The task — Copy out the entries that follow exactly, leaving out the pictures.

——————

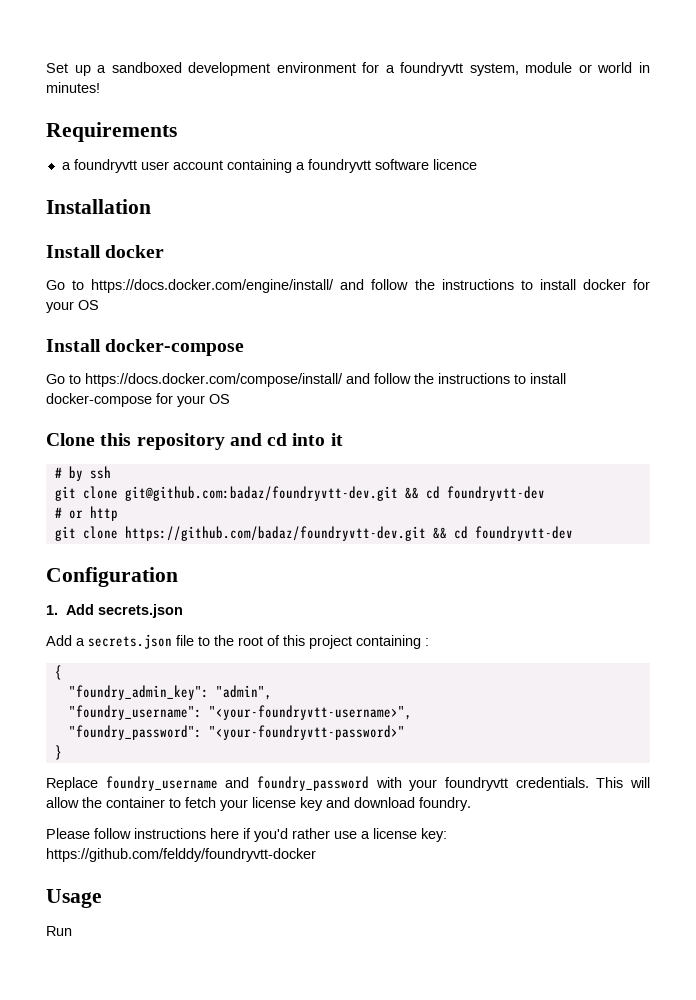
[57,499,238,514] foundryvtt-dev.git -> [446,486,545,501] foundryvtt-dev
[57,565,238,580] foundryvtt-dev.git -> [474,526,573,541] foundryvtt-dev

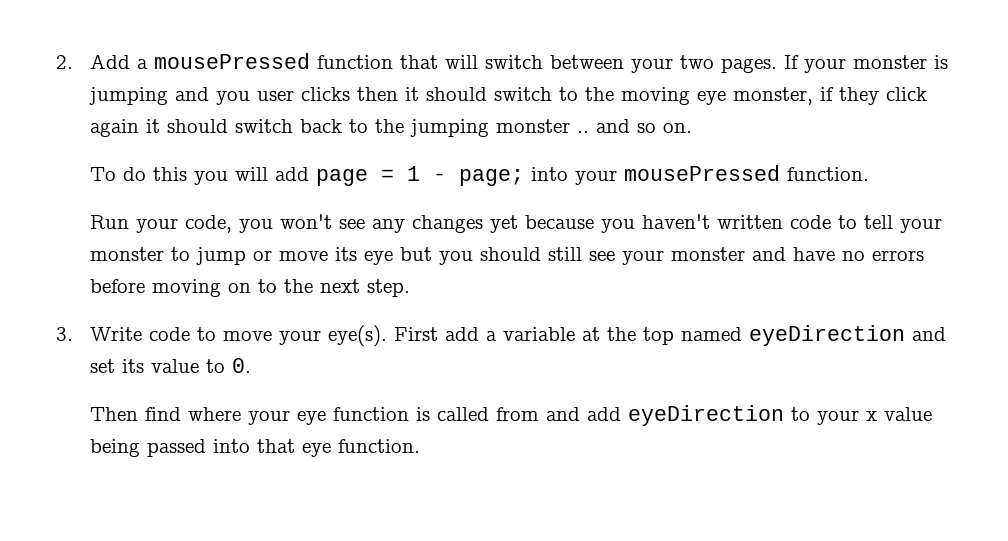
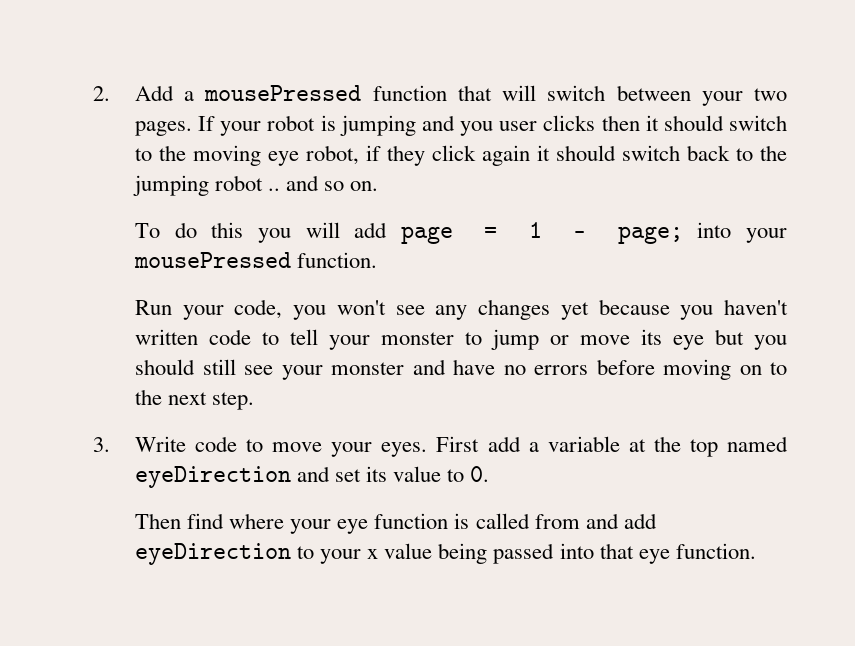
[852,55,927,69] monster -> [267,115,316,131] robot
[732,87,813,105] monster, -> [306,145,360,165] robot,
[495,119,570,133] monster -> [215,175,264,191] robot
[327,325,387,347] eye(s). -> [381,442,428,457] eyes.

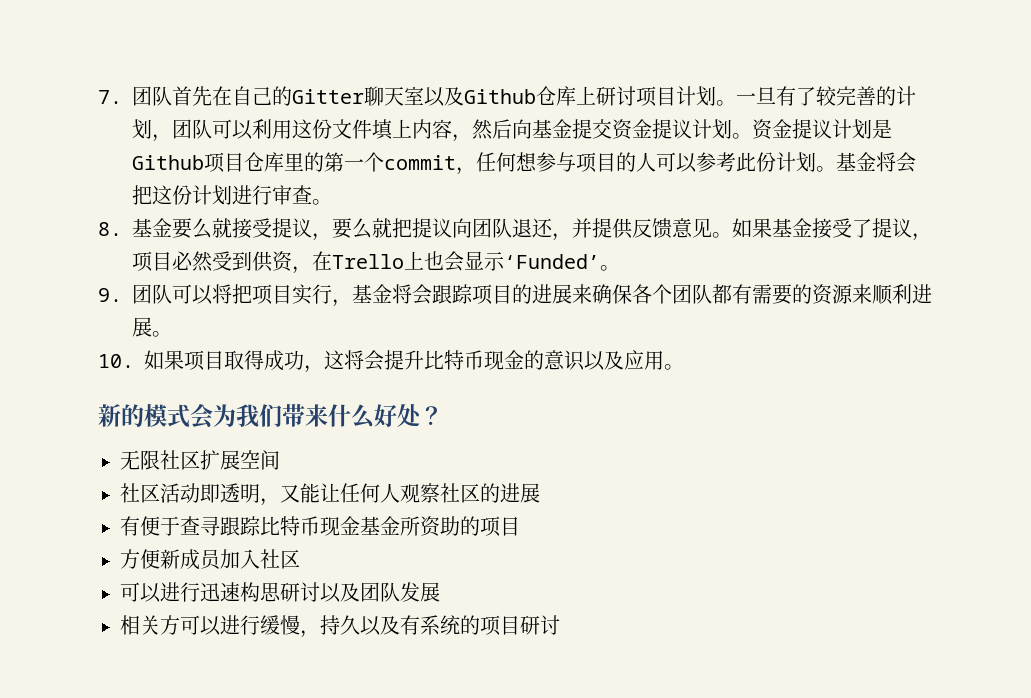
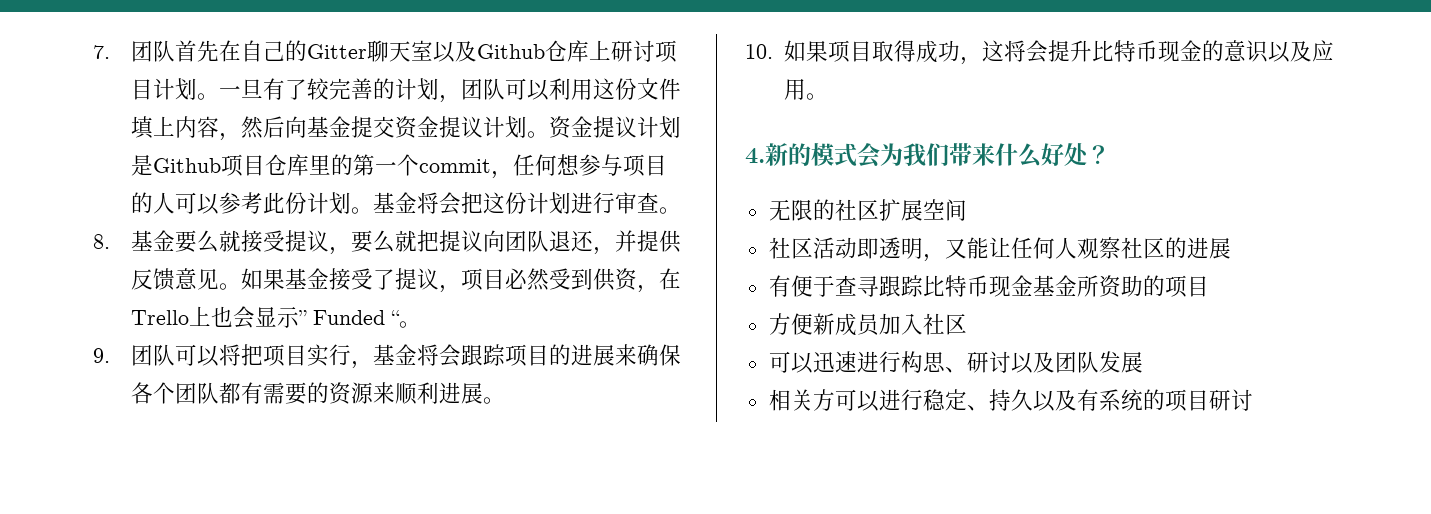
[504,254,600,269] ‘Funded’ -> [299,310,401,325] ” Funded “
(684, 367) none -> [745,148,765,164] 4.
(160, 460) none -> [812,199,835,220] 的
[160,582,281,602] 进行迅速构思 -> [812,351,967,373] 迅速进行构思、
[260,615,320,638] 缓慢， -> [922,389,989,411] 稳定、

——————

Response for this exercise —
[57,499,238,514] foundryvtt-dev.git -> [446,486,545,501] foundryvtt-dev
[57,565,238,580] foundryvtt-dev.git -> [474,526,573,541] foundryvtt-dev

[852,55,927,69] monster -> [267,115,316,131] robot
[732,87,813,105] monster, -> [306,145,360,165] robot,
[495,119,570,133] monster -> [215,175,264,191] robot
[327,325,387,347] eye(s). -> [381,442,428,457] eyes.

[504,254,600,269] ‘Funded’ -> [299,310,401,325] ” Funded “
(684, 367) none -> [745,148,765,164] 4.
(160, 460) none -> [812,199,835,220] 的
[160,582,281,602] 进行迅速构思 -> [812,351,967,373] 迅速进行构思、
[260,615,320,638] 缓慢， -> [922,389,989,411] 稳定、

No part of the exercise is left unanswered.